### Задание 1
Ответьте по тексту о судьбе «Комиссара»:
(а) В каком году был снят «Комиссар»?
(б) Какой университет окончил режиссер?
(в) Под каким названием вышла статья Федина в «Правде»?
### Задание 2
Перепишите отрывок из текста о судьбе «Комиссара» от слов «Последнее время режиссер» до слов «в моей жизни.» включительно, заменив «филолог» на «лингвист».
### Задание 3
Продолжите текст о судьбе «Комиссара», начиная сразу после его последнего предложения.

### Фрагмент страницы
════════
СУДЬБА «КОМИССАРА»


Одна из самых загадочных и трагических судеб нашего кино выпала на долю режиссера Александра Аскольдова, автора «Комиссара», снятого в 1967 году и после двадцати лет борьбы и многочисленных попыток физического уничтожения ленты вышедшего на экраны.

Последнее время режиссер занимается преподавательской деятельностью в европейских творческих университетах. Перед вами его рассказ о фильме, жизни, вере и долге...


Булгаков

Я кинорежиссер, но по первой профессии филолог, окончил Московский университет. Так случилось, что, ещё будучи студентом, пришел в булгаковский дом. Булгакова уже не было, там одиноко жила его вдова Елена Сергеевна, это было в 1954 году. Вместе с Еленой Сергеевной работали над архивом Булгакова, который позже был пущен с молотка. Это были незабываемые годы, годы надежд, лучшие годы в моей жизни.

Я обивал редакции, пытаясь пробить что-то из наследия Булгакова в печать. Написал о нем большую статью для «Литературной газеты». Статью хвалили, но не публиковали, она ходила из рук в руки. Как-то к нам приезжает фельдъегерь и вручает письмо от Константина Федина, председателя Союза писателей, - статья каким-то образом дошла и до него. Он писал о значении Булгакова, писал, что полностью поддерживает статью, а в конце была приписка: «Но ни мое, ни чье либо вмешательство судьбу наследия Булгакова изменить не может, как Вы понимаете, время для настоящей литературы еще не пришло». В моем архиве это письмо Федина подшито к его же статье, опубликованной на следующий день в «Правде». Статья называлась «Светлое время советского искусства».
════════
### Фрагмент набора данных
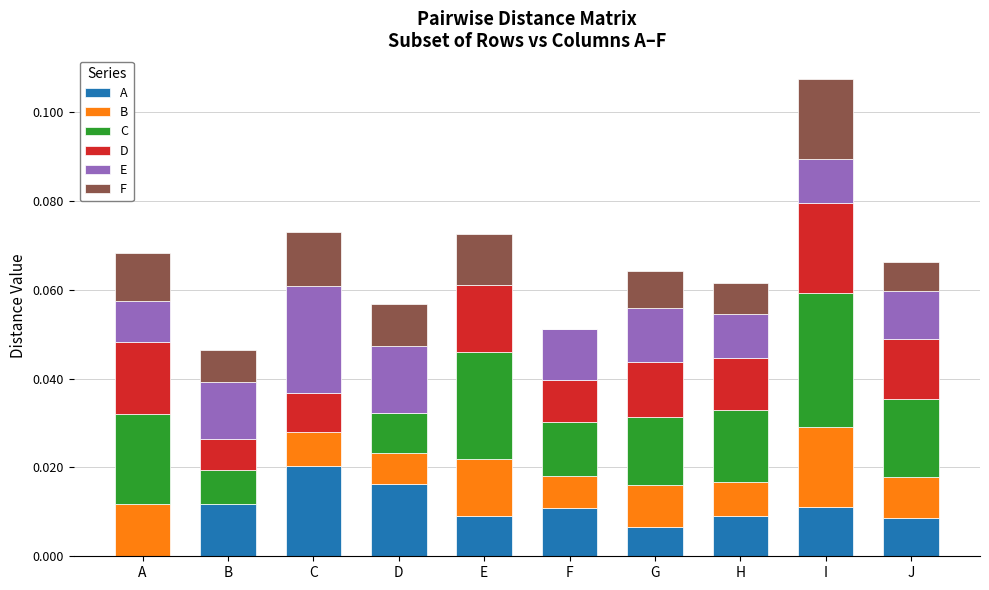

What is the total value across all series at H?

0.1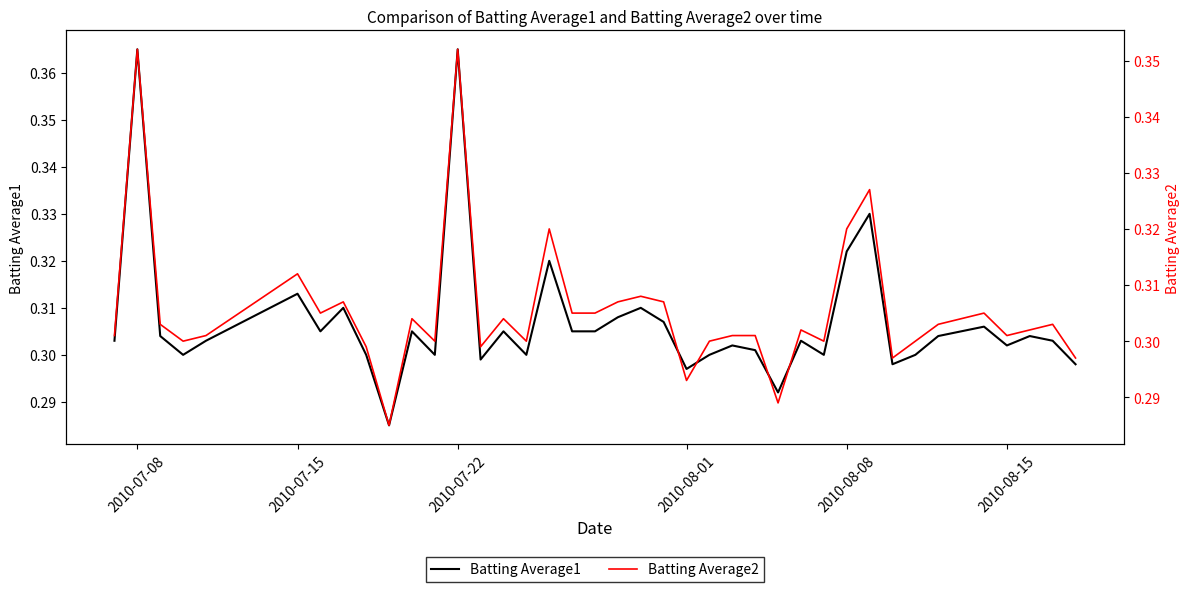

How many categories are shown in the chart?

40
════════
### Место для ответа 1
(а) В 1967 году.
(б) Московский университет.
(в) «Светлое время советского искусства».

### Место для ответа 2
Последнее время режиссер занимается преподавательской деятельностью в европейских творческих университетах. Перед вами его рассказ о фильме, жизни, вере и долге...


Булгаков

Я кинорежиссер, но по первой профессии лингвист, окончил Московский университет. Так случилось, что, ещё будучи студентом, пришел в булгаковский дом. Булгакова уже не было, там одиноко жила его вдова Елена Сергеевна, это было в 1954 году. Вместе с Еленой Сергеевной работали над архивом Булгакова, который позже был пущен с молотка. Это были незабываемые годы, годы надежд, лучшие годы в моей жизни.

### Место для ответа 3
Кино

Сначала работал литературным и театральным критиком. Как театровед объездил многие города России. Тогда на периферии были замечательные театры. Потом судьба забросила меня на административную работу. Я стал своеобразным администратором - занимался кинематографической редактурой. Это было время крупных режиссеров, значительных фильмов. И борьбы вокруг них. Очень непростой оказалась судьба картины Марлена Хуциева «Застава Ильича», которая потом вышла в прокат под названием «Мне двадцать лет». Я возил картину на дачу к Хрущеву и был среди тех, кто горячо выступил в ее защиту... Так шла моя жизнь. Потом пришло ясное понимание, что нужно менять судьбу. Годы «оттепели» сменились «заморозками». Честно работать стало невозможно. К тому же административная карьера мне вообще была глубоко противопоказана, и отправился я сдавать экзамены на Высшие курсы кинорежиссеров. Очень занятно, до этого я «редактировал» Герасимова, Пырьева, Ромма, а тут оказался перед ними в роли студента. Сначала я не собирался снимать «Комиссара». Написал сценарий фильма, в котором должны были играть Черкасов и Чирков. История людей 30-х годов, которые поехали на Дальний Восток. История о крахе их иллюзий. Но вдруг я почему-то вспомнил рассказ Гроссмана «В городе Бердичеве» - и мгновенно представил себе будущую картину! Может, это миф или аберрация памяти, но сейчас мне это именно так представляется.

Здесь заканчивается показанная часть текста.